Herman compresses important information about the life of Hitler and the rise of the Nazi party in a way that conveys their significance without resorting to the violence concomitant with these events, explaining how Hitler used a combination of German’s belief that they were part of a superior race – Aryans, and the Jews were subhuman. She writes, “Other countries watched Hitler gain power and saw what the Nazis were doing to the Jewish people. But they took no action. So Hitler went further.” She mentions US immigration policy, particularly as it applied to the St. Louis, a ship carrying German-Jewish refugees trying to escape the Nazis but were turned away from docking in Florida. They eventually returned to Europe, where more than two hundred fifty passengers perished at the hands of the Nazis.
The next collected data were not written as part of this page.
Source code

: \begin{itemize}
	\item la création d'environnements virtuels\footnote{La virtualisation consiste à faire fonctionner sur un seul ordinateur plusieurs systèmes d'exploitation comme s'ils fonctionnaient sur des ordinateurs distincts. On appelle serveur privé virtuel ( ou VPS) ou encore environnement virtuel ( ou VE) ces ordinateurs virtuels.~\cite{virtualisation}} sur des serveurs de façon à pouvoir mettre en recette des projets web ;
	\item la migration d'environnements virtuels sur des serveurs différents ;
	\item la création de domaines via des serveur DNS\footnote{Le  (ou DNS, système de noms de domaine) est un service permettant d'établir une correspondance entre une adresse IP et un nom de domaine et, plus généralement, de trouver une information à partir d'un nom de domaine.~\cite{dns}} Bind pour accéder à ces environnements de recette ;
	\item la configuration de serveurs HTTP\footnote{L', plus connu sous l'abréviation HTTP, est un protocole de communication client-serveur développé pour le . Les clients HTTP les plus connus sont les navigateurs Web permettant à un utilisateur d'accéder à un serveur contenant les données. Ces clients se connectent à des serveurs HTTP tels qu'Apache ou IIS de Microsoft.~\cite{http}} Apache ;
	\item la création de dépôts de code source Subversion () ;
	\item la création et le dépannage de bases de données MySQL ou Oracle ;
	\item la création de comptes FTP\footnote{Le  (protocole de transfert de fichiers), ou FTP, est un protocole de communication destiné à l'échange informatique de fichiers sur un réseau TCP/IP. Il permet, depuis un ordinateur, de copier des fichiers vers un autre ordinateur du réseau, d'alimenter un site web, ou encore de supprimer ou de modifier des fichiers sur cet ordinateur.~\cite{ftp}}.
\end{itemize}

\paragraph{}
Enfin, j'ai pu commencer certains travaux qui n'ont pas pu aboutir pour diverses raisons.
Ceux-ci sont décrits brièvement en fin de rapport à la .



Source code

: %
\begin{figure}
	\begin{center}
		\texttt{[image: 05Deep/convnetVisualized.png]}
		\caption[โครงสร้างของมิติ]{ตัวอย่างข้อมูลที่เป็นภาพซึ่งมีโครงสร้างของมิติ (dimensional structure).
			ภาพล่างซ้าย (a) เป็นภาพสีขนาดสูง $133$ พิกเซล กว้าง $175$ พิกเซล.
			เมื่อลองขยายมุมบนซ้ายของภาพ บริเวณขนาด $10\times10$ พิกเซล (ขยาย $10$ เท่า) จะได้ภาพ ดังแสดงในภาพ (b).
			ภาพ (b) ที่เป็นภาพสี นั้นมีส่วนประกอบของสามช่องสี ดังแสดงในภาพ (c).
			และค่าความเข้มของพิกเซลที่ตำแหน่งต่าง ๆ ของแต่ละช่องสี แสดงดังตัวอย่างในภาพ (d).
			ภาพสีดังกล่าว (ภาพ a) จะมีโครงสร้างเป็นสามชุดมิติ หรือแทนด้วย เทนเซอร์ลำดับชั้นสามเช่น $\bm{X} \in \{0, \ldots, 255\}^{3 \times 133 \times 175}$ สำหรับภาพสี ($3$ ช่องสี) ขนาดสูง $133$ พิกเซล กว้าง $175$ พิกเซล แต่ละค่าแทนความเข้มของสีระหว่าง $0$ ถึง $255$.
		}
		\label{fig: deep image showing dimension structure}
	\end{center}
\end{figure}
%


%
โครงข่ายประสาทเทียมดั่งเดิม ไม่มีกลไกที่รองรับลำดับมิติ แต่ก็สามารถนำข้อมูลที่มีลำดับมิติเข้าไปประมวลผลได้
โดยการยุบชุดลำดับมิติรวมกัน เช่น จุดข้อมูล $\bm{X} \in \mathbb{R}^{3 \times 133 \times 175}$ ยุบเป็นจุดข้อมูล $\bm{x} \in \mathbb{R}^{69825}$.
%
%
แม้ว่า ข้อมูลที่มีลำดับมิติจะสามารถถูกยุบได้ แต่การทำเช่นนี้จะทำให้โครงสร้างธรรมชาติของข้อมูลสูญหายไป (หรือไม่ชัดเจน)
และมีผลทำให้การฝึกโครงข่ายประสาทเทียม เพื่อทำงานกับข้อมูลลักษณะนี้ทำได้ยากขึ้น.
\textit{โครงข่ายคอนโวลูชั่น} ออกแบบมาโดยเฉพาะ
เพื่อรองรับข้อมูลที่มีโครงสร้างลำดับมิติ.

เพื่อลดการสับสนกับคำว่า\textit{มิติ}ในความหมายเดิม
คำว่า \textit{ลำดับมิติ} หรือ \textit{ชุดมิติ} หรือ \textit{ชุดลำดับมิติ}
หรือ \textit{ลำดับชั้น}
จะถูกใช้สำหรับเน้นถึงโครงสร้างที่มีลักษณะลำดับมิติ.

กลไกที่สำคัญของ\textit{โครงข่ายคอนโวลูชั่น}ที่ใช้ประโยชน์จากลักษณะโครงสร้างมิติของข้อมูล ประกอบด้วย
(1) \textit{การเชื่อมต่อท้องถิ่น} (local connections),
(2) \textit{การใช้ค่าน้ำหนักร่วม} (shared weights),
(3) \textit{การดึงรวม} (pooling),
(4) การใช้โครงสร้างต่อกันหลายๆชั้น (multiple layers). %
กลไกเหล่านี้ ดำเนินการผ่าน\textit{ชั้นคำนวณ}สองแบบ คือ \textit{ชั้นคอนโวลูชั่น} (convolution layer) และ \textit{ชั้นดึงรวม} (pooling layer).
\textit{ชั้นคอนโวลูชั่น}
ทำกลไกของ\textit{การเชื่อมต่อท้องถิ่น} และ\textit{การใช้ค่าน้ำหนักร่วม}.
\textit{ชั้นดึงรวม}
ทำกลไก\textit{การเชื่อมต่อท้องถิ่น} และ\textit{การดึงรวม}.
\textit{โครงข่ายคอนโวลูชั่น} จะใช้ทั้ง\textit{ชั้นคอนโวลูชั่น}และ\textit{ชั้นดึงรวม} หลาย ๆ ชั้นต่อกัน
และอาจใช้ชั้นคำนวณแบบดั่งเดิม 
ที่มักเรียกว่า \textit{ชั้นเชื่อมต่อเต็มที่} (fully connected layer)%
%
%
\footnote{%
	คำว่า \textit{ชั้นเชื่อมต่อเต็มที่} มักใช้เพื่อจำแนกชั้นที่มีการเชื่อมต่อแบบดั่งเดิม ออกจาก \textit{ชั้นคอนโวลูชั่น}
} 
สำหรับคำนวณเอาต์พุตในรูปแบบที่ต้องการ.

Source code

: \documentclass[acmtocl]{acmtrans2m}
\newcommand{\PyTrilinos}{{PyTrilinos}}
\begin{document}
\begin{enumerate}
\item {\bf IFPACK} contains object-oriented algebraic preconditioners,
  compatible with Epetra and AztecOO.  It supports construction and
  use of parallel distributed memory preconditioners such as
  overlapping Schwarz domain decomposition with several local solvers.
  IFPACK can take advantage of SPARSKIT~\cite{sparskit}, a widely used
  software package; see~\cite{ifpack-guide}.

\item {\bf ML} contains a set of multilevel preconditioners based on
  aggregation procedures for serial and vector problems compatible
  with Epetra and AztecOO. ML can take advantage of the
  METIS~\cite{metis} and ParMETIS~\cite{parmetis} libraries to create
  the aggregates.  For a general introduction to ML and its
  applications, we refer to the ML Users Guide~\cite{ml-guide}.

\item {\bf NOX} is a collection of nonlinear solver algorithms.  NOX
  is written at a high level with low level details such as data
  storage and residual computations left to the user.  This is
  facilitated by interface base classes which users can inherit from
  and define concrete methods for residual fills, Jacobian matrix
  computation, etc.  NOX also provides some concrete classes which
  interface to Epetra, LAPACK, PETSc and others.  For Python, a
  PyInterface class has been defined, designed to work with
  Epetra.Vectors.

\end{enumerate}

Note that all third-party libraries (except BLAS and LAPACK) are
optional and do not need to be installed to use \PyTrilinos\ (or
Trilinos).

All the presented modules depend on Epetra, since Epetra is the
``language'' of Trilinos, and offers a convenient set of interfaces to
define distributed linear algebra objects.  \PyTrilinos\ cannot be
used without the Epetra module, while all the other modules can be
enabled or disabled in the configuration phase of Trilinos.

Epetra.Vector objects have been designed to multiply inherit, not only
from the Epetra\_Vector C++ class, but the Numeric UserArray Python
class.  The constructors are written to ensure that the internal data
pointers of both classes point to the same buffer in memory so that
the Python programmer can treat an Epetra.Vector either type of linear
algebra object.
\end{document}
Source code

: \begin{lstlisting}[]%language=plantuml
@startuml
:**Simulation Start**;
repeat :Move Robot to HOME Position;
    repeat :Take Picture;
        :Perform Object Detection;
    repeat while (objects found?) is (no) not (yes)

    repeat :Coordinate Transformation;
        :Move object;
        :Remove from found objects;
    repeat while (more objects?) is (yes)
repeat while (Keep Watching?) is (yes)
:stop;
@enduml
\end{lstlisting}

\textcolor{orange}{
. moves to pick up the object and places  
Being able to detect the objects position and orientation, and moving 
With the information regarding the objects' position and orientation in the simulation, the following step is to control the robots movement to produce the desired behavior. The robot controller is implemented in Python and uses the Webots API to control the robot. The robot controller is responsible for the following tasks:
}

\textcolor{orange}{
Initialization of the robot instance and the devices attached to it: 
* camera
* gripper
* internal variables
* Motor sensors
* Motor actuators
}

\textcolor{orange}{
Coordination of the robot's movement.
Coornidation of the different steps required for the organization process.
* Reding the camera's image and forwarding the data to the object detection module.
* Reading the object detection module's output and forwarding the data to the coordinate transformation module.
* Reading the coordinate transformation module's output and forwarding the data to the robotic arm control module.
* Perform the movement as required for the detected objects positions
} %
Herman engages the reader with questions? “For Hitler, a new problem came with these victories. There were many Jews in countries he invaded. Poland alone had 3.3 million Jewish people. What could be done with them?” From this question, she teaches the reader about ghettos and ghetto life, about concentration camps and what it meant to be a prisoner in one, and about the “Final Solution.” What Was The Holocaust? concludes with chapters on how the Jews fought back, how non-Jews risked their lives to help Jews, the eventual liberation of the camps and the Nuremberg trials.

What Was The Holocaust?, which includes nineteen period-piece photographs and numerous pen and ink illustrations by Jerry Hoare, fills an important gap by presenting a complex and terrifying piece of history in relevant and appealing manner for older preteens.